Webhook requests include headers for verification:

| Header                | Description                          |
| --------------------- | ------------------------------------ |
| `Content-Type`        | Always `application/json`            |
| `X-Webhook-Signature` | HMAC-SHA256 signature of the payload |
| `X-Webhook-Event`     | The event type                       |

### Verifying Signatures

To verify a webhook is from Zinc, compute the HMAC-SHA256 signature of the raw request body using your webhook secret and compare it to the `X-Webhook-Signature` header.

**Python Example:**

```python theme={null}
import hmac
import hashlib

def verify_webhook(payload: bytes, signature: str, secret: str) -> bool:
    expected = hmac.new(
        secret.encode(),
        payload,
        hashlib.sha256
    ).hexdigest()
    return hmac.compare_digest(expected, signature)

# In your webhook handler
@app.post("/webhook")
async def handle_webhook(request: Request):
    payload = await request.body()
    signature = request.headers.get("X-Webhook-Signature")

    if not verify_webhook(payload, signature, WEBHOOK_SECRET):
        raise HTTPException(status_code=401, detail="Invalid signature")

    data = json.loads(payload)
    # Process the webhook event
```

**Node.js Example:**

```javascript theme={null}
const crypto = require('crypto');

function verifyWebhook(payload, signature, secret) {
  const expected = crypto
    .createHmac('sha256', secret)
    .update(payload)
    .digest('hex');
  return crypto.timingSafeEqual(
    Buffer.from(expected),
    Buffer.from(signature)
  );
}

// In your webhook handler
app.post('/webhook', (req, res) => {
  const signature = req.headers['x-webhook-signature'];

  if (!verifyWebhook(req.rawBody, signature, WEBHOOK_SECRET)) {
    return res.status(401).send('Invalid signature');
  }

  const event = req.body;
  // Process the webhook event
});
```

<Info>
  Always verify webhook signatures before processing the payload to ensure the request originated from Zinc.
</Info>

## Best Practices

1. **Respond quickly** - Return a 2xx status code as soon as possible.
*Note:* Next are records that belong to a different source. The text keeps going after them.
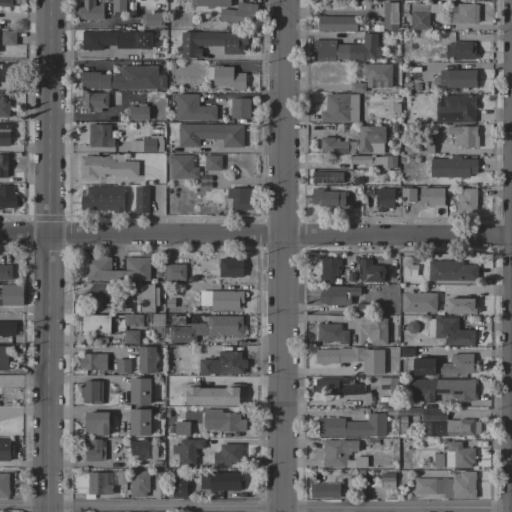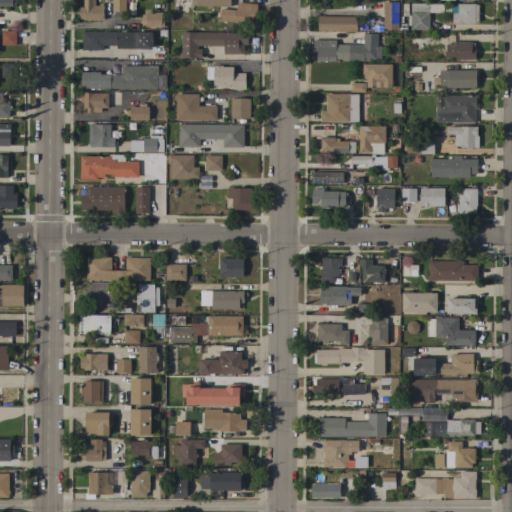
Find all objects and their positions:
building: (231, 1)
building: (7, 2)
building: (211, 3)
building: (116, 5)
building: (118, 5)
building: (403, 9)
building: (89, 10)
building: (91, 11)
building: (463, 12)
building: (464, 12)
building: (238, 13)
building: (240, 13)
building: (424, 14)
building: (389, 15)
building: (390, 15)
building: (418, 16)
building: (150, 19)
building: (152, 19)
building: (334, 23)
building: (336, 23)
building: (6, 37)
building: (8, 38)
building: (113, 39)
building: (115, 40)
building: (210, 42)
building: (211, 42)
building: (346, 49)
building: (346, 49)
building: (458, 50)
building: (459, 50)
road: (96, 57)
building: (4, 70)
building: (7, 70)
building: (377, 75)
building: (223, 76)
building: (225, 77)
building: (373, 77)
building: (121, 78)
building: (124, 78)
building: (456, 78)
building: (455, 79)
building: (357, 87)
building: (99, 100)
building: (93, 101)
building: (4, 107)
building: (191, 108)
building: (192, 108)
building: (238, 108)
building: (239, 108)
building: (338, 108)
building: (340, 108)
building: (395, 108)
building: (454, 108)
building: (455, 108)
building: (138, 112)
building: (137, 113)
building: (155, 128)
building: (209, 134)
building: (210, 134)
building: (4, 135)
building: (98, 135)
building: (100, 135)
building: (462, 135)
building: (464, 135)
building: (371, 138)
building: (369, 139)
building: (147, 144)
building: (147, 144)
building: (335, 145)
building: (335, 146)
building: (426, 147)
road: (242, 152)
building: (363, 160)
building: (371, 161)
building: (211, 162)
building: (212, 162)
building: (391, 162)
building: (3, 166)
building: (105, 166)
building: (106, 166)
building: (181, 167)
building: (182, 167)
building: (452, 167)
building: (452, 167)
building: (326, 177)
building: (326, 177)
building: (356, 180)
building: (204, 182)
building: (407, 195)
building: (408, 195)
building: (7, 196)
building: (430, 196)
building: (431, 196)
building: (7, 197)
building: (239, 197)
building: (327, 197)
building: (101, 198)
building: (240, 198)
building: (326, 198)
building: (103, 199)
building: (139, 199)
building: (383, 199)
building: (384, 199)
building: (141, 200)
building: (465, 200)
building: (466, 200)
building: (368, 207)
road: (255, 235)
road: (47, 255)
road: (281, 256)
building: (229, 267)
building: (230, 267)
building: (116, 269)
building: (117, 269)
building: (328, 269)
building: (328, 269)
building: (408, 270)
building: (450, 270)
building: (451, 270)
building: (369, 271)
building: (370, 271)
building: (5, 272)
building: (173, 272)
building: (175, 272)
building: (349, 277)
building: (190, 279)
building: (10, 295)
building: (11, 295)
building: (335, 295)
building: (337, 295)
building: (146, 297)
building: (145, 298)
building: (219, 299)
building: (221, 299)
building: (417, 302)
building: (418, 302)
building: (168, 303)
building: (459, 305)
building: (460, 305)
building: (361, 308)
building: (132, 319)
building: (131, 320)
building: (156, 320)
building: (94, 323)
building: (93, 324)
building: (411, 327)
building: (7, 328)
building: (206, 328)
building: (207, 328)
building: (376, 330)
building: (377, 330)
building: (449, 331)
building: (451, 332)
building: (330, 333)
building: (330, 334)
building: (130, 336)
building: (130, 336)
building: (3, 358)
building: (352, 358)
building: (353, 358)
building: (145, 359)
building: (146, 359)
building: (91, 361)
building: (93, 361)
building: (222, 364)
building: (222, 364)
building: (121, 365)
building: (122, 365)
building: (438, 365)
building: (444, 365)
building: (388, 384)
building: (323, 386)
building: (338, 386)
building: (441, 389)
building: (441, 389)
building: (138, 391)
building: (139, 391)
building: (90, 392)
building: (91, 392)
building: (210, 395)
building: (222, 420)
building: (401, 420)
building: (221, 421)
building: (138, 422)
building: (139, 422)
building: (95, 423)
building: (96, 423)
building: (445, 423)
building: (351, 426)
building: (352, 426)
building: (447, 426)
building: (180, 427)
building: (180, 428)
building: (142, 448)
building: (5, 449)
building: (93, 449)
building: (138, 449)
building: (95, 450)
building: (186, 450)
building: (187, 451)
building: (336, 452)
building: (337, 452)
building: (226, 454)
building: (227, 454)
building: (457, 455)
building: (453, 456)
building: (438, 460)
building: (119, 477)
building: (386, 480)
building: (387, 480)
building: (104, 481)
building: (223, 481)
building: (223, 481)
building: (98, 482)
building: (137, 483)
building: (138, 483)
building: (4, 485)
building: (446, 486)
building: (447, 486)
building: (177, 487)
building: (178, 487)
building: (323, 490)
building: (324, 490)
road: (255, 506)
Process the webhook asynchronously if needed.

2. **Handle duplicates** - Webhooks may occasionally be delivered more than once. Use the `order_id` to deduplicate.

3. **Verify signatures** - Always validate the `X-Webhook-Signature` header before trusting the payload.

4. **Use HTTPS** - Configure an HTTPS endpoint to ensure webhook data is encrypted in transit.

5. **Log events** - Keep records of received webhooks for debugging and auditing.